## WORK ORDER
What you should output is the data below, unchanged in every character.
=== DATASET ENTRIES ===
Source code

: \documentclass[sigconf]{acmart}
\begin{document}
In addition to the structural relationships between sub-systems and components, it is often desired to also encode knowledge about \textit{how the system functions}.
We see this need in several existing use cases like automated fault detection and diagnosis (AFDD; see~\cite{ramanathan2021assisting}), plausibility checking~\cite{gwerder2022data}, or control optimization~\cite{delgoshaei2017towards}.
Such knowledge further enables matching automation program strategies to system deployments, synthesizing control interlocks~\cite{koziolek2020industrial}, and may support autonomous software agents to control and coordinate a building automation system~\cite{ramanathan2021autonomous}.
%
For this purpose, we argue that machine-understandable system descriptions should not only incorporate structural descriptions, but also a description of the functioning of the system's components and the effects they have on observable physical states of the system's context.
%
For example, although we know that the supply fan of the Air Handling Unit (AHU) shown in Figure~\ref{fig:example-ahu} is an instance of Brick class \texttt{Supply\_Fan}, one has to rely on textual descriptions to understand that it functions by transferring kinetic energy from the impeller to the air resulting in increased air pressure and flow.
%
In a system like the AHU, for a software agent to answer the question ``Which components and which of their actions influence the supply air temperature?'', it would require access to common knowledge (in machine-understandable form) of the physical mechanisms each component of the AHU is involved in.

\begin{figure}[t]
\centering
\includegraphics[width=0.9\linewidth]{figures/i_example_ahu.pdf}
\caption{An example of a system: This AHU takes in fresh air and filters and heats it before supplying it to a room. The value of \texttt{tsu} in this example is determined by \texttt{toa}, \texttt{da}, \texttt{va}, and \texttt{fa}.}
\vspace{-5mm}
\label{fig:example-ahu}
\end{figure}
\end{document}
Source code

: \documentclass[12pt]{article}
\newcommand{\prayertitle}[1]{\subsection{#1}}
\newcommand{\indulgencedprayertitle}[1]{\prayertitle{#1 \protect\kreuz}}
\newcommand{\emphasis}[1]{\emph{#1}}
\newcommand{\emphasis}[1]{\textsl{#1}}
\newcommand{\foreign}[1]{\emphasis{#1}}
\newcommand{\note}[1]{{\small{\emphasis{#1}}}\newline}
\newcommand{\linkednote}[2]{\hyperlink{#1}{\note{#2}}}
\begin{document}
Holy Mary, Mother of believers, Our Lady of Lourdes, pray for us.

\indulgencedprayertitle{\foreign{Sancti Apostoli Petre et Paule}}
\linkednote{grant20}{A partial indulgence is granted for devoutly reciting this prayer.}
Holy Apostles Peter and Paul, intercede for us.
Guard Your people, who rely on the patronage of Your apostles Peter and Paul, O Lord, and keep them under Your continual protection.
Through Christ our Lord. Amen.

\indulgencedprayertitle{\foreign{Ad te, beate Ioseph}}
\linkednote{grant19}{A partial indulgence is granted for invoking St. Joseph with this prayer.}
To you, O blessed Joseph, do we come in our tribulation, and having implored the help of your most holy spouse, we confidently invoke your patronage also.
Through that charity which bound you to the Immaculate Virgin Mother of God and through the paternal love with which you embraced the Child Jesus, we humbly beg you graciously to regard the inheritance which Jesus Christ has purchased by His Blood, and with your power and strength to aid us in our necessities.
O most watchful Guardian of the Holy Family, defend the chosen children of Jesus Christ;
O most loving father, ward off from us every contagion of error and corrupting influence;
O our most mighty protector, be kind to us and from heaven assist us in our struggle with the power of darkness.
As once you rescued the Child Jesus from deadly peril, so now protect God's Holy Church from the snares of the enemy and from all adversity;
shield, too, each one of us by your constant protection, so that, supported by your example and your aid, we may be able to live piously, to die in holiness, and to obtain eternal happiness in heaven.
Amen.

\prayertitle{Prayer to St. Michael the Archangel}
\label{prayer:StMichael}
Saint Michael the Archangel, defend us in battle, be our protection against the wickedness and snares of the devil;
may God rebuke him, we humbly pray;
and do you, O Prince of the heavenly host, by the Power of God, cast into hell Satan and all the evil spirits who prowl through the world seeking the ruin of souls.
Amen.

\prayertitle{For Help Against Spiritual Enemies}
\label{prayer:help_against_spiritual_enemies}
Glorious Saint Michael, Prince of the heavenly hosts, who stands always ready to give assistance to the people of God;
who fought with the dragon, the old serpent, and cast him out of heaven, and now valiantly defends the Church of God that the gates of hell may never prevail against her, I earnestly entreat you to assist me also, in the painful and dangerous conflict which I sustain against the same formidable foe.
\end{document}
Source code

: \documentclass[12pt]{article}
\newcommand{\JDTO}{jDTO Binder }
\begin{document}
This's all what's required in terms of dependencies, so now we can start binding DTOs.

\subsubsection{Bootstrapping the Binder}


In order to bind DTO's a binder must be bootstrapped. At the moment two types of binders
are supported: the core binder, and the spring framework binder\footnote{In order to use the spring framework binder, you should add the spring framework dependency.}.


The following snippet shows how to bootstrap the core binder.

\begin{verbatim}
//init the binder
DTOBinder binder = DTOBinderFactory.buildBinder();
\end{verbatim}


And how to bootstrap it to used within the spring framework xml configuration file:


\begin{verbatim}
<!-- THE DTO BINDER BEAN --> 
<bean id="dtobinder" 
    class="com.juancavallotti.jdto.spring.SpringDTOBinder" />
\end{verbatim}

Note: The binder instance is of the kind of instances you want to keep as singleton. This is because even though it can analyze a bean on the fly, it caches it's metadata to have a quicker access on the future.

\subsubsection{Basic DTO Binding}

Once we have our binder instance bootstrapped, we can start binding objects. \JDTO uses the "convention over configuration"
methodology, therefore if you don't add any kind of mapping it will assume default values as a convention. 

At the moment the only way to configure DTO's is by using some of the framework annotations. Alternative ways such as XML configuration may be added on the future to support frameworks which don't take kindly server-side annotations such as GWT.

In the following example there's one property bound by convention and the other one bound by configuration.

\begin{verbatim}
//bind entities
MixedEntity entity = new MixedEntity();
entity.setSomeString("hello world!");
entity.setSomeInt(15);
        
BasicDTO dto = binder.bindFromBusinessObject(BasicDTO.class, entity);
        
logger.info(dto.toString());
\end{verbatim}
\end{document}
===
## SOLUTION BELOW
Source code

: \documentclass[sigconf]{acmart}
\begin{document}
In addition to the structural relationships between sub-systems and components, it is often desired to also encode knowledge about \textit{how the system functions}.
We see this need in several existing use cases like automated fault detection and diagnosis (AFDD; see~\cite{ramanathan2021assisting}), plausibility checking~\cite{gwerder2022data}, or control optimization~\cite{delgoshaei2017towards}.
Such knowledge further enables matching automation program strategies to system deployments, synthesizing control interlocks~\cite{koziolek2020industrial}, and may support autonomous software agents to control and coordinate a building automation system~\cite{ramanathan2021autonomous}.
%
For this purpose, we argue that machine-understandable system descriptions should not only incorporate structural descriptions, but also a description of the functioning of the system's components and the effects they have on observable physical states of the system's context.
%
For example, although we know that the supply fan of the Air Handling Unit (AHU) shown in Figure~\ref{fig:example-ahu} is an instance of Brick class \texttt{Supply\_Fan}, one has to rely on textual descriptions to understand that it functions by transferring kinetic energy from the impeller to the air resulting in increased air pressure and flow.
%
In a system like the AHU, for a software agent to answer the question ``Which components and which of their actions influence the supply air temperature?'', it would require access to common knowledge (in machine-understandable form) of the physical mechanisms each component of the AHU is involved in.

\begin{figure}[t]
\centering
\includegraphics[width=0.9\linewidth]{figures/i_example_ahu.pdf}
\caption{An example of a system: This AHU takes in fresh air and filters and heats it before supplying it to a room. The value of \texttt{tsu} in this example is determined by \texttt{toa}, \texttt{da}, \texttt{va}, and \texttt{fa}.}
\vspace{-5mm}
\label{fig:example-ahu}
\end{figure}
\end{document}
Source code

: \documentclass[12pt]{article}
\newcommand{\prayertitle}[1]{\subsection{#1}}
\newcommand{\indulgencedprayertitle}[1]{\prayertitle{#1 \protect\kreuz}}
\newcommand{\emphasis}[1]{\emph{#1}}
\newcommand{\emphasis}[1]{\textsl{#1}}
\newcommand{\foreign}[1]{\emphasis{#1}}
\newcommand{\note}[1]{{\small{\emphasis{#1}}}\newline}
\newcommand{\linkednote}[2]{\hyperlink{#1}{\note{#2}}}
\begin{document}
Holy Mary, Mother of believers, Our Lady of Lourdes, pray for us.

\indulgencedprayertitle{\foreign{Sancti Apostoli Petre et Paule}}
\linkednote{grant20}{A partial indulgence is granted for devoutly reciting this prayer.}
Holy Apostles Peter and Paul, intercede for us.
Guard Your people, who rely on the patronage of Your apostles Peter and Paul, O Lord, and keep them under Your continual protection.
Through Christ our Lord. Amen.

\indulgencedprayertitle{\foreign{Ad te, beate Ioseph}}
\linkednote{grant19}{A partial indulgence is granted for invoking St. Joseph with this prayer.}
To you, O blessed Joseph, do we come in our tribulation, and having implored the help of your most holy spouse, we confidently invoke your patronage also.
Through that charity which bound you to the Immaculate Virgin Mother of God and through the paternal love with which you embraced the Child Jesus, we humbly beg you graciously to regard the inheritance which Jesus Christ has purchased by His Blood, and with your power and strength to aid us in our necessities.
O most watchful Guardian of the Holy Family, defend the chosen children of Jesus Christ;
O most loving father, ward off from us every contagion of error and corrupting influence;
O our most mighty protector, be kind to us and from heaven assist us in our struggle with the power of darkness.
As once you rescued the Child Jesus from deadly peril, so now protect God's Holy Church from the snares of the enemy and from all adversity;
shield, too, each one of us by your constant protection, so that, supported by your example and your aid, we may be able to live piously, to die in holiness, and to obtain eternal happiness in heaven.
Amen.

\prayertitle{Prayer to St. Michael the Archangel}
\label{prayer:StMichael}
Saint Michael the Archangel, defend us in battle, be our protection against the wickedness and snares of the devil;
may God rebuke him, we humbly pray;
and do you, O Prince of the heavenly host, by the Power of God, cast into hell Satan and all the evil spirits who prowl through the world seeking the ruin of souls.
Amen.

\prayertitle{For Help Against Spiritual Enemies}
\label{prayer:help_against_spiritual_enemies}
Glorious Saint Michael, Prince of the heavenly hosts, who stands always ready to give assistance to the people of God;
who fought with the dragon, the old serpent, and cast him out of heaven, and now valiantly defends the Church of God that the gates of hell may never prevail against her, I earnestly entreat you to assist me also, in the painful and dangerous conflict which I sustain against the same formidable foe.
\end{document}
Source code

: \documentclass[12pt]{article}
\newcommand{\JDTO}{jDTO Binder }
\begin{document}
This's all what's required in terms of dependencies, so now we can start binding DTOs.

\subsubsection{Bootstrapping the Binder}


In order to bind DTO's a binder must be bootstrapped. At the moment two types of binders
are supported: the core binder, and the spring framework binder\footnote{In order to use the spring framework binder, you should add the spring framework dependency.}.


The following snippet shows how to bootstrap the core binder.

\begin{verbatim}
//init the binder
DTOBinder binder = DTOBinderFactory.buildBinder();
\end{verbatim}


And how to bootstrap it to used within the spring framework xml configuration file:


\begin{verbatim}
<!-- THE DTO BINDER BEAN --> 
<bean id="dtobinder" 
    class="com.juancavallotti.jdto.spring.SpringDTOBinder" />
\end{verbatim}

Note: The binder instance is of the kind of instances you want to keep as singleton. This is because even though it can analyze a bean on the fly, it caches it's metadata to have a quicker access on the future.

\subsubsection{Basic DTO Binding}

Once we have our binder instance bootstrapped, we can start binding objects. \JDTO uses the "convention over configuration"
methodology, therefore if you don't add any kind of mapping it will assume default values as a convention. 

At the moment the only way to configure DTO's is by using some of the framework annotations. Alternative ways such as XML configuration may be added on the future to support frameworks which don't take kindly server-side annotations such as GWT.

In the following example there's one property bound by convention and the other one bound by configuration.

\begin{verbatim}
//bind entities
MixedEntity entity = new MixedEntity();
entity.setSomeString("hello world!");
entity.setSomeInt(15);
        
BasicDTO dto = binder.bindFromBusinessObject(BasicDTO.class, entity);
        
logger.info(dto.toString());
\end{verbatim}
\end{document}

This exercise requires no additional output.